La bataille de Menin ou de Wervicq et Menin est une bataille se déroulant les 12 et 13 septembre 1793, lors de la Révolution française, pendant la campagne d'automne 1793 en Flandre au cours de la Guerre de la Première Coalition. Elle oppose les trente mille hommes de l'Armée du Nord commandée par le général Jean Nicolas Houchard aux treize mille hommes de l'armée de coalition. Cette armée est composée de la veldleger (armée mobile) de l'armée des États généraux des Provinces-Unies commandée par le prince héréditaire d'Orange et son frère le prince Frédéric, de détachements de cavalerie autrichienne du général Kray, appuyés par le général Johann von Beaulieu.

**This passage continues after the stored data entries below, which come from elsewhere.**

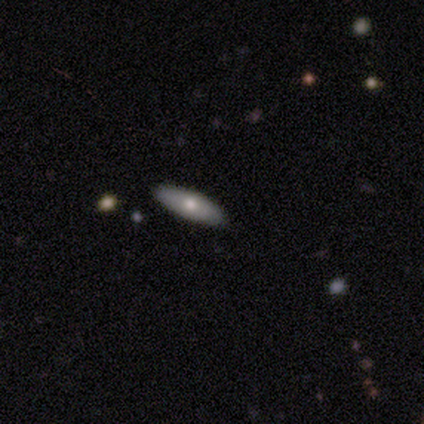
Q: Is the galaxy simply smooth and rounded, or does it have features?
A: smooth — 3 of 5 (60%).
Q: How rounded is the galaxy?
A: in between — 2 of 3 (67%).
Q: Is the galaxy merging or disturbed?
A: none — 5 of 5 (100%).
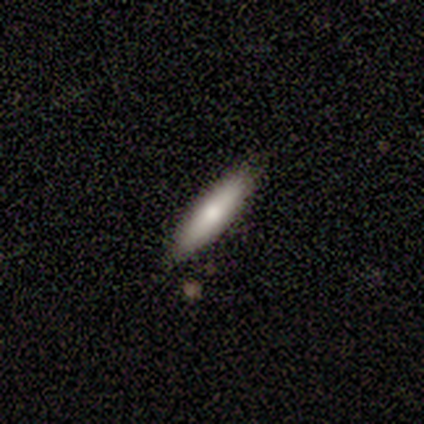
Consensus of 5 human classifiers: This appears to be a smooth galaxy with no disk features (60%) that is cigar-shaped (100%). Merging: none (100%).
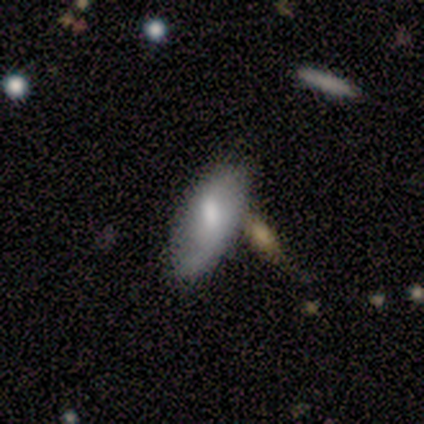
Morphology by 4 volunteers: Smooth or featured?
  - smooth: 50% * (tied)
  - featured or disk: 50% * (tied)
  - star or artifact: 0%
How rounded?
  - in between: 50% * (tied)
  - cigar-shaped: 50% * (tied)
  - round: 0%
Merging?
  - none: 50% * (tied)
  - minor disturbance: 50% * (tied)
  - major disturbance: 0%
  - merger: 0%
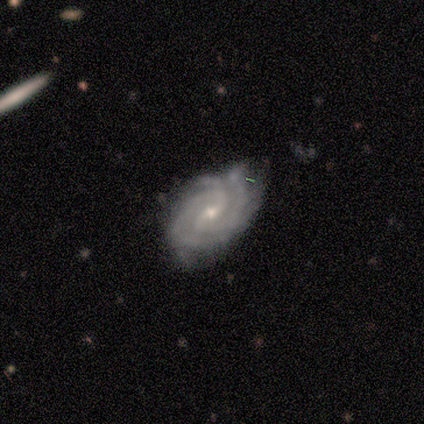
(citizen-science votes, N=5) This appears to be a featured or disk galaxy (100%) with a weak bar (60%), 2 (60%) tight (80%) spiral arms (100%) and a small central bulge (80%). Merging: none (80%).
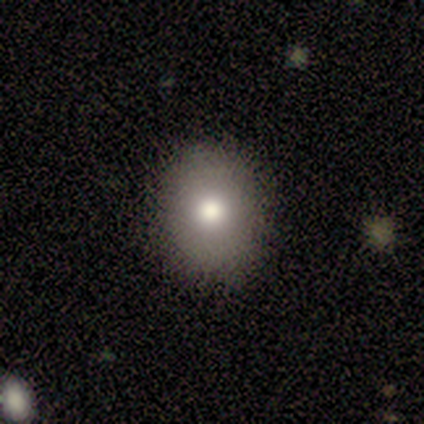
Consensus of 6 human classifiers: smooth 100%, featured or disk 0%, star or artifact 0%. Down the decision tree: how rounded — round (50%, tied with in between); merging — none (83%).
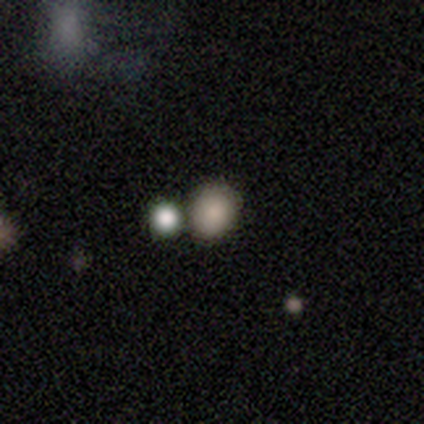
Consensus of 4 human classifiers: smooth_or_featured: smooth (p=0.75) [alt: star or artifact p=0.25]
how_rounded: round (p=0.67) [alt: in between p=0.33]
merging: none (p=0.33) [tied with: minor disturbance p=0.33, merger p=0.33]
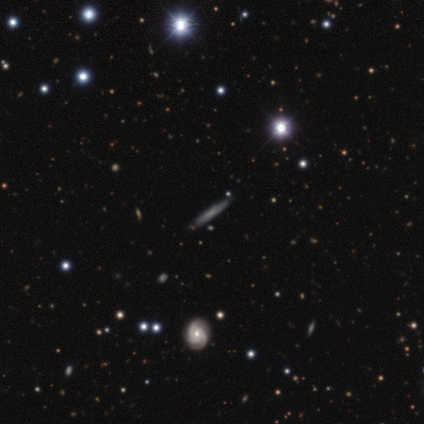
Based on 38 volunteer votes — smooth_or_featured: smooth (p=0.50) [alt: featured or disk p=0.37]
how_rounded: cigar-shaped (p=1.00)
merging: none (p=0.94) [alt: minor disturbance p=0.06]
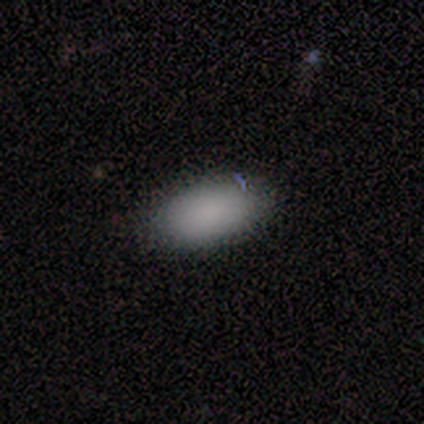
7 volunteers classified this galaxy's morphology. Overall: smooth (100%). How rounded: in between (86%). Merging: none (100%).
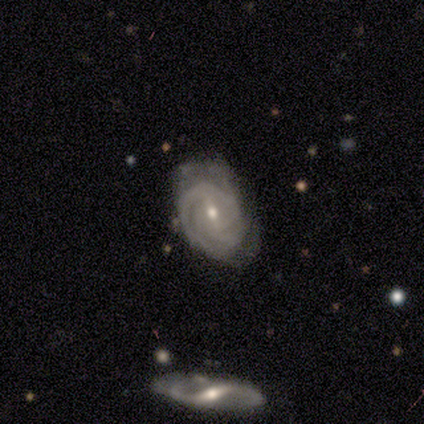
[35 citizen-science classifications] This is clearly a featured or disk galaxy (91%). It is clearly not viewed edge-on (100%). Bar: likely weak (66%). Spiral arm pattern: clearly yes (94%). Spiral arm count: marginally can't tell (40%). Spiral winding: likely tight (63%). Central bulge: possibly small (59%). Merging: possibly none (57%).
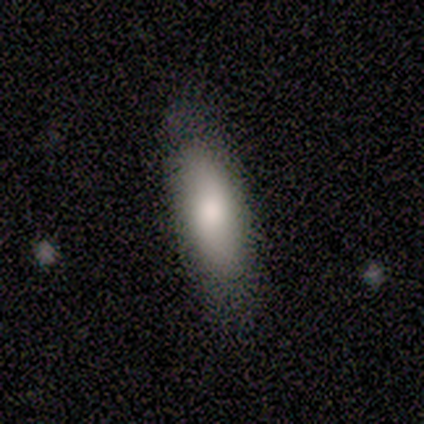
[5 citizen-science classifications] Smooth or featured: smooth — 100%
How rounded: in between — 60% (round — 20%)
Merging: none — 80% (merger — 20%)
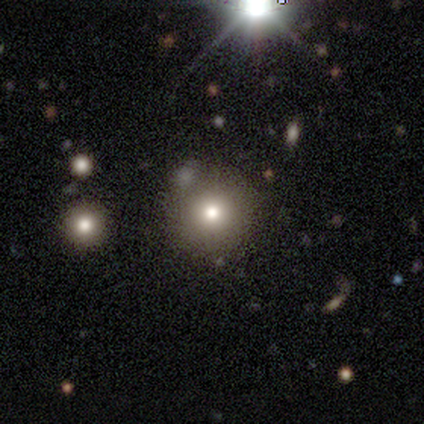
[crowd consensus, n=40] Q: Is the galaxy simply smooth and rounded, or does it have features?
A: smooth — 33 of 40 (82%).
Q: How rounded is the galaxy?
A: round — 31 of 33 (94%).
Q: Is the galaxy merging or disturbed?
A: none — 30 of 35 (86%).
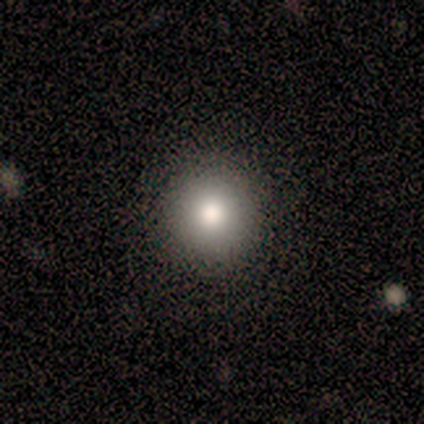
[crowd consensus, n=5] A smooth galaxy with no disk features (100%) that is round (100%). Merging: none (100%).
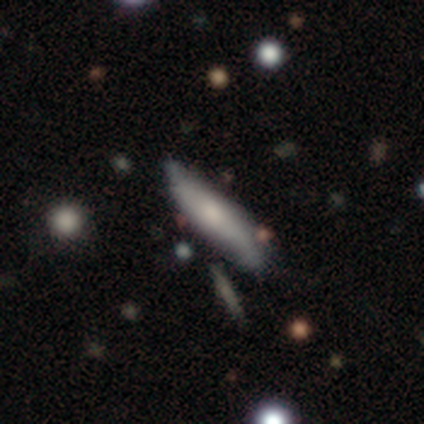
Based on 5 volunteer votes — smooth_or_featured: smooth (p=0.60) [alt: featured or disk p=0.40]
how_rounded: cigar-shaped (p=0.67) [alt: in between p=0.33]
merging: none (p=0.60) [alt: minor disturbance p=0.40]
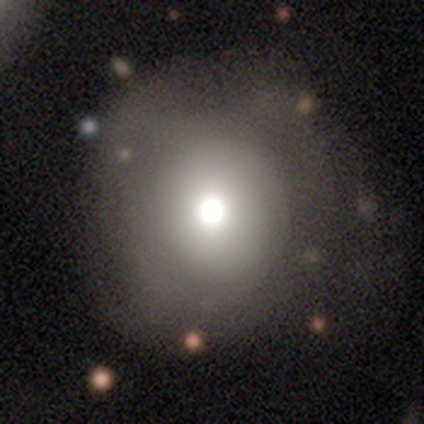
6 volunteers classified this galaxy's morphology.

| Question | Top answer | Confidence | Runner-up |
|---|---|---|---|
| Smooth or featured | smooth | 33% | tied: featured or disk (33%), star or artifact (33%) |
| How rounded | round | 100% | — |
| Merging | none | 75% | major disturbance (25%) |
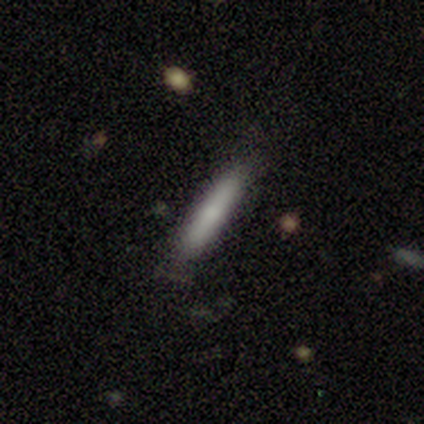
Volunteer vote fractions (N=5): A smooth galaxy with no disk features (80%) that is cigar-shaped (75%).

Vote fractions:
- Smooth or featured? smooth: 80% / featured or disk: 20% / star or artifact: 0%
- How rounded? cigar-shaped: 75% / in between: 25% / round: 0%
- Merging? none: 60% / minor disturbance: 40% / major disturbance: 0% / merger: 0%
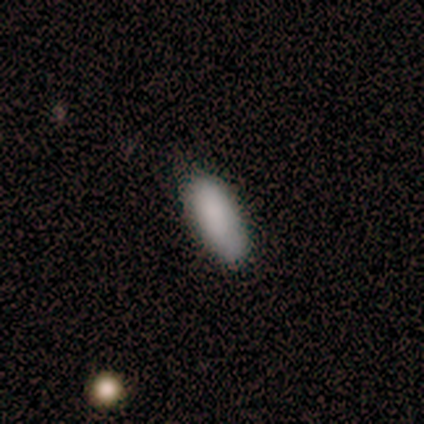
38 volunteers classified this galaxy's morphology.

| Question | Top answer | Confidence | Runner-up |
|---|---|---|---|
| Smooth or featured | smooth | 76% | featured or disk (18%) |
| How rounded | in between | 79% | cigar-shaped (21%) |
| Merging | none | 78% | minor disturbance (22%) |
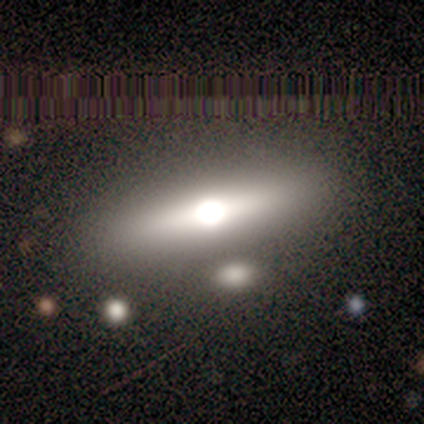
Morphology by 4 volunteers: smooth_or_featured: featured or disk (p=1.00)
disk_edge_on: yes (p=0.75) [alt: no p=0.25]
edge_on_bulge: rounded (p=1.00)
merging: none (p=0.75) [alt: minor disturbance p=0.25]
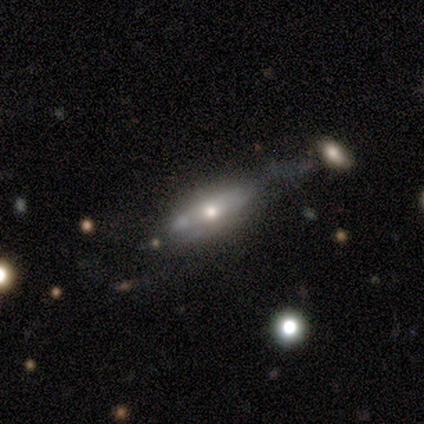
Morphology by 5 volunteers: A featured or disk galaxy (60%) with no bar (100%), no spiral arms (100%) and a moderate central bulge (50%, tied with small). Merging: minor disturbance (60%).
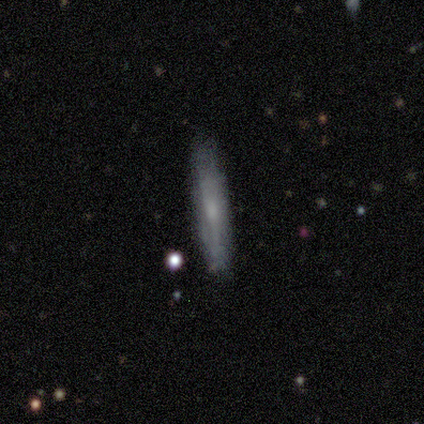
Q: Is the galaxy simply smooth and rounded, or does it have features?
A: featured or disk — 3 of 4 (75%).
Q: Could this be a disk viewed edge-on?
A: yes — 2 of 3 (67%).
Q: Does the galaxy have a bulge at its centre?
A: rounded — 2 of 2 (100%).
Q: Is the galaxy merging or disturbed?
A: none — 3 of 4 (75%).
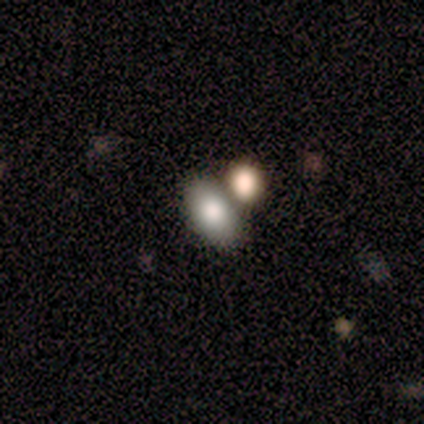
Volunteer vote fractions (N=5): smooth-or-featured: smooth: 80% | featured or disk: 20% | star or artifact: 0%
  how-rounded: in between: 75% | round: 25% | cigar-shaped: 0%
  merging: none: 80% | minor disturbance: 20% | major disturbance: 0% | merger: 0%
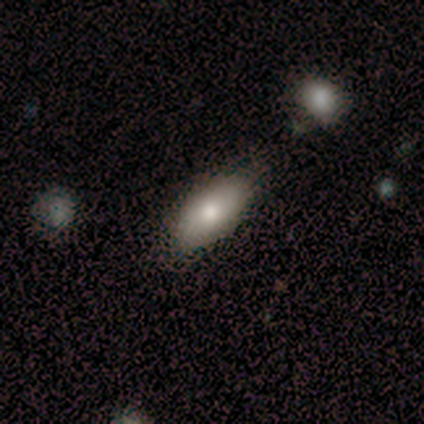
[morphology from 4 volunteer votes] smooth_or_featured: smooth (p=1.00)
how_rounded: in between (p=1.00)
merging: none (p=0.75) [alt: minor disturbance p=0.25]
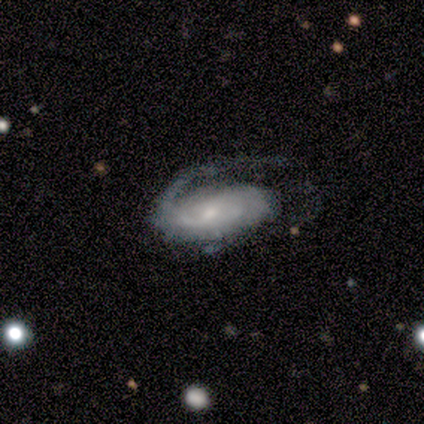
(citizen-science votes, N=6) Smooth or featured? featured or disk (67%)
Edge-on disk? no (100%)
Bar? weak (75%)
Spiral arms? yes (100%)
Spiral winding? medium (50%)
Spiral arm count? 1 (75%)
Bulge size? moderate (50%, tied with small)
Merging? none (67%)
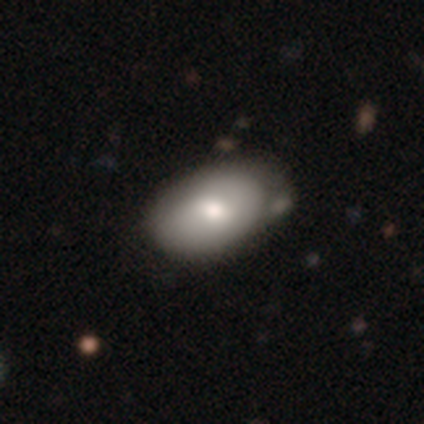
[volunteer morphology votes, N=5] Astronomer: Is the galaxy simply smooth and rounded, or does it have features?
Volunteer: smooth — 80%.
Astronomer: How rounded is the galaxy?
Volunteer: round — 50%, tied with in between at 50%.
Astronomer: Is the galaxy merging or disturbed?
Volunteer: none — 60% (runner-up: minor disturbance, 40%).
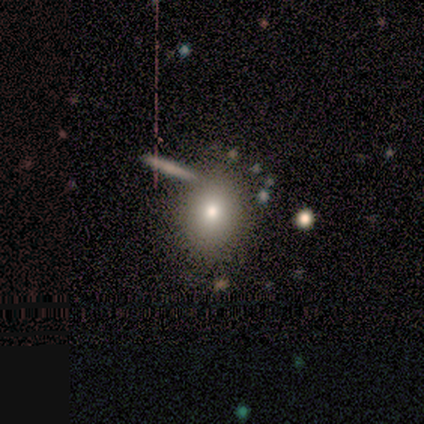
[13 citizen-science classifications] Smooth or featured? smooth (62%)
How rounded? round (62%)
Merging? none (91%)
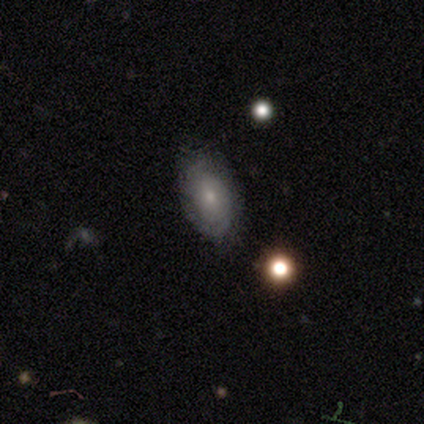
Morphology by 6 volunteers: This appears to be a featured or disk galaxy (83%) with no bar (80%), no spiral arms (60%) and a small central bulge (60%). Merging: none (100%).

La bataille s'achève par une victoire française due à la supériorité numérique de l'armée française. Les troupes néerlandaises subissent des pertes importantes. Le prince Frédéric reçoit à Wervicq une blessure à l'épaule dont les séquelles abrégeront précocement ses jours.

Contexte modifier

Au cours de l'été 1793, les forces de la coalition se sont scindées en plusieurs colonnes. L'armée britannique sous les ordres du Duc d'York assiège Dunkerque. Les troupes autrichiennes sous le commandement du prince de Cobourg tentent d'investir Le Quesnoy. L'armée des États (en), sous la direction du prince héréditaire, a pour charge de protéger les lignes de communication entre les deux armées alliées en gardant la rivière de la Lys. Les troupes néerlandaises[Note 1] sont principalement regroupées sur Wervicq et Menin, mais leur nombre est insuffisant pour garder la totalité des lignes de communication. Le commandant néerlandais demande à plusieurs reprises des renforts de ses alliés, sans succès. Après la bataille de Hondschoote, les Britanniques sont contraints de lever le siège de Dunkerque. Ils se replient sur Furnes, exposent ainsi le flanc droit des troupes néerlandaises qui peut être contourné à Ypres[5].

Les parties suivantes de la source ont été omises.